Please write out the data that follows, word for word.

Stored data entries
====================
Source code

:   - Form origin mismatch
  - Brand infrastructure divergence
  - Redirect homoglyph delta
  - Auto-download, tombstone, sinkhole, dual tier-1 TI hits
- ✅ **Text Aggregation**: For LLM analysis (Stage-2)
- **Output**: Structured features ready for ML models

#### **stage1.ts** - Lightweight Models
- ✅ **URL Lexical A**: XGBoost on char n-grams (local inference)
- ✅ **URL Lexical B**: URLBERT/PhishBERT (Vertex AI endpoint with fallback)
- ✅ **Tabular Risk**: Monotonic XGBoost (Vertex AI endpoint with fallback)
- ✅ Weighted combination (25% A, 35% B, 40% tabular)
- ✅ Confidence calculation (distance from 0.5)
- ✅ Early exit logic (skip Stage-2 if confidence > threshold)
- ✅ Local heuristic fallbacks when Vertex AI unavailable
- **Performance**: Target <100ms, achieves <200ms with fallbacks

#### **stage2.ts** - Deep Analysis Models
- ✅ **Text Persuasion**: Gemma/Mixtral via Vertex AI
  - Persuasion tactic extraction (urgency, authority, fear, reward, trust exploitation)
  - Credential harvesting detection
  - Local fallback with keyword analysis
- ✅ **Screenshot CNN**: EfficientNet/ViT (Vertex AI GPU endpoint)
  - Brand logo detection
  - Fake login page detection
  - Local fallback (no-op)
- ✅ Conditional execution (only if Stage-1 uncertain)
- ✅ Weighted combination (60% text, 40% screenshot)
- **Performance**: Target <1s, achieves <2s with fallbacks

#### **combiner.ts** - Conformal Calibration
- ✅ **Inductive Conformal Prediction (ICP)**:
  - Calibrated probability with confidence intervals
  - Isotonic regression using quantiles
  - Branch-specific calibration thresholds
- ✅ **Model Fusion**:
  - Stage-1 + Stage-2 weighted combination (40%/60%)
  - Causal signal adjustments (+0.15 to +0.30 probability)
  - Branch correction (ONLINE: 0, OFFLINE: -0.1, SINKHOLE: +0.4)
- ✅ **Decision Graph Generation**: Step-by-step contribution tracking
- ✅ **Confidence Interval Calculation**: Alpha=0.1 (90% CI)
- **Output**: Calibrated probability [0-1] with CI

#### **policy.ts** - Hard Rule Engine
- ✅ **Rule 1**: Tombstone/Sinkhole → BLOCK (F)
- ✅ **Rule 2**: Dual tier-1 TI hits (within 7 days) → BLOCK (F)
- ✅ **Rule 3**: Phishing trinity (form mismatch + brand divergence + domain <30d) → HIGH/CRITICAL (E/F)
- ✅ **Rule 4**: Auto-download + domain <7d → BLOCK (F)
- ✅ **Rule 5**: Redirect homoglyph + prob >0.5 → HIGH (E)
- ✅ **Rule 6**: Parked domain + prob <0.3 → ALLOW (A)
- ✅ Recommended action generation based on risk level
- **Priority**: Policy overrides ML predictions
====================
■ **Exercise answer**
Source code

:   - Form origin mismatch
  - Brand infrastructure divergence
  - Redirect homoglyph delta
  - Auto-download, tombstone, sinkhole, dual tier-1 TI hits
- ✅ **Text Aggregation**: For LLM analysis (Stage-2)
- **Output**: Structured features ready for ML models

#### **stage1.ts** - Lightweight Models
- ✅ **URL Lexical A**: XGBoost on char n-grams (local inference)
- ✅ **URL Lexical B**: URLBERT/PhishBERT (Vertex AI endpoint with fallback)
- ✅ **Tabular Risk**: Monotonic XGBoost (Vertex AI endpoint with fallback)
- ✅ Weighted combination (25% A, 35% B, 40% tabular)
- ✅ Confidence calculation (distance from 0.5)
- ✅ Early exit logic (skip Stage-2 if confidence > threshold)
- ✅ Local heuristic fallbacks when Vertex AI unavailable
- **Performance**: Target <100ms, achieves <200ms with fallbacks

#### **stage2.ts** - Deep Analysis Models
- ✅ **Text Persuasion**: Gemma/Mixtral via Vertex AI
  - Persuasion tactic extraction (urgency, authority, fear, reward, trust exploitation)
  - Credential harvesting detection
  - Local fallback with keyword analysis
- ✅ **Screenshot CNN**: EfficientNet/ViT (Vertex AI GPU endpoint)
  - Brand logo detection
  - Fake login page detection
  - Local fallback (no-op)
- ✅ Conditional execution (only if Stage-1 uncertain)
- ✅ Weighted combination (60% text, 40% screenshot)
- **Performance**: Target <1s, achieves <2s with fallbacks

#### **combiner.ts** - Conformal Calibration
- ✅ **Inductive Conformal Prediction (ICP)**:
  - Calibrated probability with confidence intervals
  - Isotonic regression using quantiles
  - Branch-specific calibration thresholds
- ✅ **Model Fusion**:
  - Stage-1 + Stage-2 weighted combination (40%/60%)
  - Causal signal adjustments (+0.15 to +0.30 probability)
  - Branch correction (ONLINE: 0, OFFLINE: -0.1, SINKHOLE: +0.4)
- ✅ **Decision Graph Generation**: Step-by-step contribution tracking
- ✅ **Confidence Interval Calculation**: Alpha=0.1 (90% CI)
- **Output**: Calibrated probability [0-1] with CI

#### **policy.ts** - Hard Rule Engine
- ✅ **Rule 1**: Tombstone/Sinkhole → BLOCK (F)
- ✅ **Rule 2**: Dual tier-1 TI hits (within 7 days) → BLOCK (F)
- ✅ **Rule 3**: Phishing trinity (form mismatch + brand divergence + domain <30d) → HIGH/CRITICAL (E/F)
- ✅ **Rule 4**: Auto-download + domain <7d → BLOCK (F)
- ✅ **Rule 5**: Redirect homoglyph + prob >0.5 → HIGH (E)
- ✅ **Rule 6**: Parked domain + prob <0.3 → ALLOW (A)
- ✅ Recommended action generation based on risk level
- **Priority**: Policy overrides ML predictions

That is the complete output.